Cette plateforme, qui rassemble notamment miniers, géologues, géoéconomistes et juristes miniers, ambitionne à terme de dégager une vision commune et de conseiller le gouvernement dans l’élaboration de sa politique sur les minerais stratégiques. Dr Daouda Keita, directeur de l’Institut supérieur des mines et de la géologie de Boké, a pour sa part souligné les nuances entre minéraux critiques, métaux critiques et terres rares, invitant chaque pays à évaluer précisément son potentiel ; évoquant Simandou, il a rappelé la complexité d’un projet minier qui dépasse la seule exploitation d’un gisement et appelé à davantage de diversification et de participation des entreprises guinéennes.

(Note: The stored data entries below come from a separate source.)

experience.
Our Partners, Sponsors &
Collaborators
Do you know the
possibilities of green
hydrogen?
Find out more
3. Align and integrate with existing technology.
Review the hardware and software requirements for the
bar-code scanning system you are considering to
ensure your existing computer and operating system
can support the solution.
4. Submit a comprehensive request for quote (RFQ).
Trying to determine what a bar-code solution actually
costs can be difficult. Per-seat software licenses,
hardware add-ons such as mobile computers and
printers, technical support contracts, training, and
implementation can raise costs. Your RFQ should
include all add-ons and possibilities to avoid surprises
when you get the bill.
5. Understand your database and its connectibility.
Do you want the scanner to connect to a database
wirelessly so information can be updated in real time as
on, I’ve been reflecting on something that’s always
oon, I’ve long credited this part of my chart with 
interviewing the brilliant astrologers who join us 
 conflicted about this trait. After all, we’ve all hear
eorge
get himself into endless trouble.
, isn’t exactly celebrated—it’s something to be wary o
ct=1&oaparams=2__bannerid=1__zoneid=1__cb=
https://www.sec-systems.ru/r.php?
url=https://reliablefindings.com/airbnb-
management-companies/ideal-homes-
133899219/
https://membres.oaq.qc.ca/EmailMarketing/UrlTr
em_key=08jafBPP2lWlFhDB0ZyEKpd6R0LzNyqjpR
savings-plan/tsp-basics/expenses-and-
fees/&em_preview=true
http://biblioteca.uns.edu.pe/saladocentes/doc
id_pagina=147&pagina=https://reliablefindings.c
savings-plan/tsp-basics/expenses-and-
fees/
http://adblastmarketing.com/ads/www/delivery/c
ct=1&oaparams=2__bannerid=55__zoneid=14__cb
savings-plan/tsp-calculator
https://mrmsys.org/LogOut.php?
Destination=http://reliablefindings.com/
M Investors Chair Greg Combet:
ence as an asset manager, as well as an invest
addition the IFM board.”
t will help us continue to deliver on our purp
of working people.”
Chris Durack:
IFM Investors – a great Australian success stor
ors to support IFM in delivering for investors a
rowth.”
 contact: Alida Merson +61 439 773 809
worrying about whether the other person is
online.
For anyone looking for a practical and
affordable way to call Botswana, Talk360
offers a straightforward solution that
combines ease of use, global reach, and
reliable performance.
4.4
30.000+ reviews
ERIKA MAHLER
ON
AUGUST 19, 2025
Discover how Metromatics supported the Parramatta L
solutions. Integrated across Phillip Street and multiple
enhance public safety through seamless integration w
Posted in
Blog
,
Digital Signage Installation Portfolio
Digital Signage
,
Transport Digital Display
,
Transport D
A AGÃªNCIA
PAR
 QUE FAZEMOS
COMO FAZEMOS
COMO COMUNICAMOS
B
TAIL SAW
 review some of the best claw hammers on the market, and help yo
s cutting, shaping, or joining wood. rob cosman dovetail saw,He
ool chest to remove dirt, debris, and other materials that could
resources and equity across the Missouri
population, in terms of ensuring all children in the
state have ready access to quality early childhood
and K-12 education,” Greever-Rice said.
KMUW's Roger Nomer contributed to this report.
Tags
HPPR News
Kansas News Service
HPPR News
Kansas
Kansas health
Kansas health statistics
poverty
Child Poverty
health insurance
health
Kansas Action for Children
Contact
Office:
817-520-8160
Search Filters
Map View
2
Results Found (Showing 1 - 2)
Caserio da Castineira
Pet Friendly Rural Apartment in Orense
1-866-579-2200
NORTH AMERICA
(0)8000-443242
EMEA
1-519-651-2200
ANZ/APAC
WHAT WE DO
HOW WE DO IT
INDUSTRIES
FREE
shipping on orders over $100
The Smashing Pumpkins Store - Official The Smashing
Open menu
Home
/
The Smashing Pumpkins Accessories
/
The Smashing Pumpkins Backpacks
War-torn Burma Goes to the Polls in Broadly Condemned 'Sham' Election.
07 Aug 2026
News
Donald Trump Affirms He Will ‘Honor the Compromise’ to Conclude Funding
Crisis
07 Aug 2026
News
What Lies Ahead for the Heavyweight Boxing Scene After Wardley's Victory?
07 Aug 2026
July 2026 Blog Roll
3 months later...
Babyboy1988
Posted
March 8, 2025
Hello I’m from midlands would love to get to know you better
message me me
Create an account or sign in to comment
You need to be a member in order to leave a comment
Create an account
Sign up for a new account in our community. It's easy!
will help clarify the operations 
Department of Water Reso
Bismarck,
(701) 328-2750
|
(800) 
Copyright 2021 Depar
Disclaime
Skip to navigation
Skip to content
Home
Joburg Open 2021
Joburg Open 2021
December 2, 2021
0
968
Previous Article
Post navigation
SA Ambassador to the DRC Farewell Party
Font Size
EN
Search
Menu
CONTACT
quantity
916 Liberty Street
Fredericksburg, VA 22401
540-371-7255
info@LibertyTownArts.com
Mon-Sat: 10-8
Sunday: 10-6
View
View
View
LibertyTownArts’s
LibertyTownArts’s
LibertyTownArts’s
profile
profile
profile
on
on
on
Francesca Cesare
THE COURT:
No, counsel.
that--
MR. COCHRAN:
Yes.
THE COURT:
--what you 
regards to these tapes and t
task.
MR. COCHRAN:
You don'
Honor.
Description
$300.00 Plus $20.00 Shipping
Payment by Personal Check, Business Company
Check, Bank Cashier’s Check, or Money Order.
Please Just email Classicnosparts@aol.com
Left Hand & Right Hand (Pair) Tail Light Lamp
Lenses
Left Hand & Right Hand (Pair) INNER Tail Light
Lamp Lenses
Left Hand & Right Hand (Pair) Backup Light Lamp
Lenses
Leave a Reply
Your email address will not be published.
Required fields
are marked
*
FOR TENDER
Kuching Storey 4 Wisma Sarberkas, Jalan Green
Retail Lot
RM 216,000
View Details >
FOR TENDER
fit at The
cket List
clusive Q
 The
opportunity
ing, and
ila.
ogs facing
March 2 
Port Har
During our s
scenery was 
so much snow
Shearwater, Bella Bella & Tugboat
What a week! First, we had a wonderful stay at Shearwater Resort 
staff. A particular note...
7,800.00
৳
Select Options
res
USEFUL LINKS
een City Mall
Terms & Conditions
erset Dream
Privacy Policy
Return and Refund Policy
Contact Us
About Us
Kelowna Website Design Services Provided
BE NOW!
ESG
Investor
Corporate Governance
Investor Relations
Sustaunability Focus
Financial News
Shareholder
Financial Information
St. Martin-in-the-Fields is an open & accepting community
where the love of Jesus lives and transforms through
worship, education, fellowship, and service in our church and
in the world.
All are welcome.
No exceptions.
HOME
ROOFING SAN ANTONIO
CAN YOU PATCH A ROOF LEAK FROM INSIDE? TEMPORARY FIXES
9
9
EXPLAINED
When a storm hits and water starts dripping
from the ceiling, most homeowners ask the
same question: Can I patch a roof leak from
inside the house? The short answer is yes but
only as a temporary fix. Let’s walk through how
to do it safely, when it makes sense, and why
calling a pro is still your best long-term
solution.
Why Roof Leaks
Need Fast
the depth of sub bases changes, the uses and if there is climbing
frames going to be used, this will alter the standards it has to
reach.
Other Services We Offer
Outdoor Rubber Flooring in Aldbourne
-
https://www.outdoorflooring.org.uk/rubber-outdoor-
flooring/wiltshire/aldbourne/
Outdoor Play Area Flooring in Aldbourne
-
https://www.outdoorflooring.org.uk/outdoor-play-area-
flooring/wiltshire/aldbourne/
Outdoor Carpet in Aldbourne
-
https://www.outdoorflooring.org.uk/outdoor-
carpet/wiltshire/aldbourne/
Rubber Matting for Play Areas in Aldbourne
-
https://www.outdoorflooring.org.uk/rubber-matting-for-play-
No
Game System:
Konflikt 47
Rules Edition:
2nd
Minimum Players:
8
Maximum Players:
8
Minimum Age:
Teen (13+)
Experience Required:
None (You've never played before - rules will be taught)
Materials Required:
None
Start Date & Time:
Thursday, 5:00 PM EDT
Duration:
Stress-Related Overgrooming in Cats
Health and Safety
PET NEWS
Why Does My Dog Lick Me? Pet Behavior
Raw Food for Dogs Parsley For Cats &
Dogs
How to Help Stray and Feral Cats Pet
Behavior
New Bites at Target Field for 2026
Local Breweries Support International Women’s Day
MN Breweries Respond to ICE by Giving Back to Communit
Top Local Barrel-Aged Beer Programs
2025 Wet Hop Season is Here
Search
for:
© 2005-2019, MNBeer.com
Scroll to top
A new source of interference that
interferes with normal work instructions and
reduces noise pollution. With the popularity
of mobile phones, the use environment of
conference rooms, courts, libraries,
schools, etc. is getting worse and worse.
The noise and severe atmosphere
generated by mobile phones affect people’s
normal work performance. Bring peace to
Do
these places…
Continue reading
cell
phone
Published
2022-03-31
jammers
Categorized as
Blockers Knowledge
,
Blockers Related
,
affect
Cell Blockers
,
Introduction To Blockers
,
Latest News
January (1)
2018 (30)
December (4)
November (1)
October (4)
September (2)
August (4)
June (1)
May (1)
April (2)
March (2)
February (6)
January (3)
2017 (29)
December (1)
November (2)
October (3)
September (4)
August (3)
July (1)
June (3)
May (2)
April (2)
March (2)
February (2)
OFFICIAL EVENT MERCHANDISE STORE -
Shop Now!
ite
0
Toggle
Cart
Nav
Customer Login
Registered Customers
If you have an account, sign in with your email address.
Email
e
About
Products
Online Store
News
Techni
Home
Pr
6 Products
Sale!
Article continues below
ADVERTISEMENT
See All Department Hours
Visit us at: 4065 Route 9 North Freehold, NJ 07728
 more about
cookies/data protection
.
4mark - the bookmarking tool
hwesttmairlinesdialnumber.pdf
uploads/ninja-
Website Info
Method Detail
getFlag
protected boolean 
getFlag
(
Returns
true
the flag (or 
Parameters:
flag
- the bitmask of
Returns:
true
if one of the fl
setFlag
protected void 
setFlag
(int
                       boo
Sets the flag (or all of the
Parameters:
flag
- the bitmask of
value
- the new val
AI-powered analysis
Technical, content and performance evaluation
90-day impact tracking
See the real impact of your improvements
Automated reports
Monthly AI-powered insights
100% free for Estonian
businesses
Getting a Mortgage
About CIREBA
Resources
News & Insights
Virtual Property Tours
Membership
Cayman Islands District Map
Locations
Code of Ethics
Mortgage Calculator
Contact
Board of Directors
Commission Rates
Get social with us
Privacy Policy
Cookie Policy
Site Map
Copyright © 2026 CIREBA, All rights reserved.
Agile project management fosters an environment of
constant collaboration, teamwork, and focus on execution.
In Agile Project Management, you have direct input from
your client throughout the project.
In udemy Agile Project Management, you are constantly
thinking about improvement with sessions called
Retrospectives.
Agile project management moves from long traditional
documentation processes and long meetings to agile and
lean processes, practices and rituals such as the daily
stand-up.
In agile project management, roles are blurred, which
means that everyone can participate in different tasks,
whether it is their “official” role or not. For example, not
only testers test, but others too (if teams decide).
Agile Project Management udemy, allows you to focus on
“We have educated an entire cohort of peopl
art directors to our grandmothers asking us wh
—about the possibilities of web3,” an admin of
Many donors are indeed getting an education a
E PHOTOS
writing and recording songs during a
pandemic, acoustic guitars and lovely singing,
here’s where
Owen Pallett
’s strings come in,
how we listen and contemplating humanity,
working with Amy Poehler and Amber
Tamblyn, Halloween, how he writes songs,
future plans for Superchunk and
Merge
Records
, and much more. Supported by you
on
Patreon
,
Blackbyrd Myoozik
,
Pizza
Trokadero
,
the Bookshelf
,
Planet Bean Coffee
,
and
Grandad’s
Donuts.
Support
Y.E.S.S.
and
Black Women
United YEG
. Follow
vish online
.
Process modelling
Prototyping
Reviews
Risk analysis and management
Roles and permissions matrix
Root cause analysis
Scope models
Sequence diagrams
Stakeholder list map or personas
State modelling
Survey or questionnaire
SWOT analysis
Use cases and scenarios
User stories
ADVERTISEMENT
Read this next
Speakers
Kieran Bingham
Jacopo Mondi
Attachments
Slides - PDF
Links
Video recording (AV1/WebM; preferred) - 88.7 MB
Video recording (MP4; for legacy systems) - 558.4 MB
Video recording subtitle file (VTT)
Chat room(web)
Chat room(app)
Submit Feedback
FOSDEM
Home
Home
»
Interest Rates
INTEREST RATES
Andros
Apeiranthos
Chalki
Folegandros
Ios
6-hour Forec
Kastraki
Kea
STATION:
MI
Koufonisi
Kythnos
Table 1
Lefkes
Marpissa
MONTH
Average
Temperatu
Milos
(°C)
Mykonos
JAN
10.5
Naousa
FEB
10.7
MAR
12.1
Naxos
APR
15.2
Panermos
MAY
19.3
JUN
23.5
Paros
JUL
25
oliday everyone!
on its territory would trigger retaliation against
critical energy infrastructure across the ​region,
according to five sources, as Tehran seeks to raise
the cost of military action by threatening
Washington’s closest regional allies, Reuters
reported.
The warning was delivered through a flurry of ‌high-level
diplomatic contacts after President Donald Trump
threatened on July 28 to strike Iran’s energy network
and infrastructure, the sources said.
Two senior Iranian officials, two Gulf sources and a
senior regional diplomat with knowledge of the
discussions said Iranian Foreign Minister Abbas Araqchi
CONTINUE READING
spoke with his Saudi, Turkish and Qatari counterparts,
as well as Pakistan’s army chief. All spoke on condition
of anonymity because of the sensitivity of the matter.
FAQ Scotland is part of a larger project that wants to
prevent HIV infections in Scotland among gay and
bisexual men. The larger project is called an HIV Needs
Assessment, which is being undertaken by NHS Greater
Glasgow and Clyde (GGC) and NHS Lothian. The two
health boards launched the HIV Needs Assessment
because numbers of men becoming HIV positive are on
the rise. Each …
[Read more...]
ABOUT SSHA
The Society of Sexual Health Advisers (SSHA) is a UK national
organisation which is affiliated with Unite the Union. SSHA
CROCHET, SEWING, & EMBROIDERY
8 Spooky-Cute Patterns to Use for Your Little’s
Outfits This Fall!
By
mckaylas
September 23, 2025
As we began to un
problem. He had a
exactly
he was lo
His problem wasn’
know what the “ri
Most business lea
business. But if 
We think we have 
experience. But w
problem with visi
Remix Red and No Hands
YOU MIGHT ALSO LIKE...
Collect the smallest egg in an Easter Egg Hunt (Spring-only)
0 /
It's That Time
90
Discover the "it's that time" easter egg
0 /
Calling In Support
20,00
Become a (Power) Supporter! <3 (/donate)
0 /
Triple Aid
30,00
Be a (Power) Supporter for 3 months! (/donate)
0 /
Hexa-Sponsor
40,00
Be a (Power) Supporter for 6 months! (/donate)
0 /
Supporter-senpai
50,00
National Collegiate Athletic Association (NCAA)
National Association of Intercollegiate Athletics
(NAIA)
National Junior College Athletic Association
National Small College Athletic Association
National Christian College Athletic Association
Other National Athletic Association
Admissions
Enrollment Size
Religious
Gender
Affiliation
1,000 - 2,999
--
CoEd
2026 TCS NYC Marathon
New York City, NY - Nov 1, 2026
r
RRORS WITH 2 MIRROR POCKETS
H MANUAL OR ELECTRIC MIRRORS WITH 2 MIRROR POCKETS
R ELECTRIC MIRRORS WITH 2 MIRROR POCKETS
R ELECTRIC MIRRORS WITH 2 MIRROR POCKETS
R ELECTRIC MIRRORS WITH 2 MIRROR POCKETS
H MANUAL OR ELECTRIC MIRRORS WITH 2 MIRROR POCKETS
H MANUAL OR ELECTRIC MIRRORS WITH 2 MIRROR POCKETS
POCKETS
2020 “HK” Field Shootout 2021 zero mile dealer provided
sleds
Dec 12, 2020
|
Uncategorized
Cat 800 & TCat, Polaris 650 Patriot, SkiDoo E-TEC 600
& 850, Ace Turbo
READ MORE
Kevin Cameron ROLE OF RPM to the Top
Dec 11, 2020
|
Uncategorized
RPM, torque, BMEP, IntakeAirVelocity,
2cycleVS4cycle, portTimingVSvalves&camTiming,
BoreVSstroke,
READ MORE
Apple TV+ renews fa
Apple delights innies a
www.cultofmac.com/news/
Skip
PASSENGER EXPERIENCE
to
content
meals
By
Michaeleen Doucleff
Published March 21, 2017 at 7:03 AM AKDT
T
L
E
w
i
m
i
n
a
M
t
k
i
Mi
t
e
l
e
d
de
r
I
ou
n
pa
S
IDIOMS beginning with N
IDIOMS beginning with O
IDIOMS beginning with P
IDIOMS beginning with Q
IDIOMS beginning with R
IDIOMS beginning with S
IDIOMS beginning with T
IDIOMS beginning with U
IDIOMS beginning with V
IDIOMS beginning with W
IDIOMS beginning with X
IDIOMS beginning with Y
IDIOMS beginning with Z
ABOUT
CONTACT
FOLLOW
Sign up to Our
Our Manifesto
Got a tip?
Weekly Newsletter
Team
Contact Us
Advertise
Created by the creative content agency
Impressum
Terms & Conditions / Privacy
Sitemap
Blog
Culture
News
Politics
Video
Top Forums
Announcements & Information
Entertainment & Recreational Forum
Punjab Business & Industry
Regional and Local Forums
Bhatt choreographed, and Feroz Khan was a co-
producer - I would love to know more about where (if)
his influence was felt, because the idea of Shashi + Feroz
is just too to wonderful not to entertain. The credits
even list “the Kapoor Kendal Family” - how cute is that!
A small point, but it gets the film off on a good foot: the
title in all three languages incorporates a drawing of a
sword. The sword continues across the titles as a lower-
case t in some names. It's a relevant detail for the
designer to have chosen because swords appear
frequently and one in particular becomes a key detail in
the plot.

L’ingénieur des mines Ismaël Diakité a précisé que ces échanges visaient à dépasser les simples indices miniers pour intensifier la recherche géologique, rappelant que la Guinée dispose de ressources en cuivre, nickel et cobalt, minerais devenus essentiels à la transition énergétique et aux nouvelles technologies. Les travaux du groupe doivent déboucher sur un document en deux volets : le premier consacré aux stratégies et projets structurants pour la transformation et la diversification de ces minerais sur les marchés guinéen, africain et mondial, le second dédié à un portefeuille de projets concrets destiné à attirer des investisseurs stratégiques.

Ces investissements sont présentés comme un levier pour renforcer la chaîne de valeur minière, créer des emplois, développer les compétences nationales et favoriser l’émergence de pôles technologiques liés à la digitalisation de l’économie, les experts envisageant par ailleurs la mise en place d’une première plateforme de réflexion dédiée aux mines et à la géologie.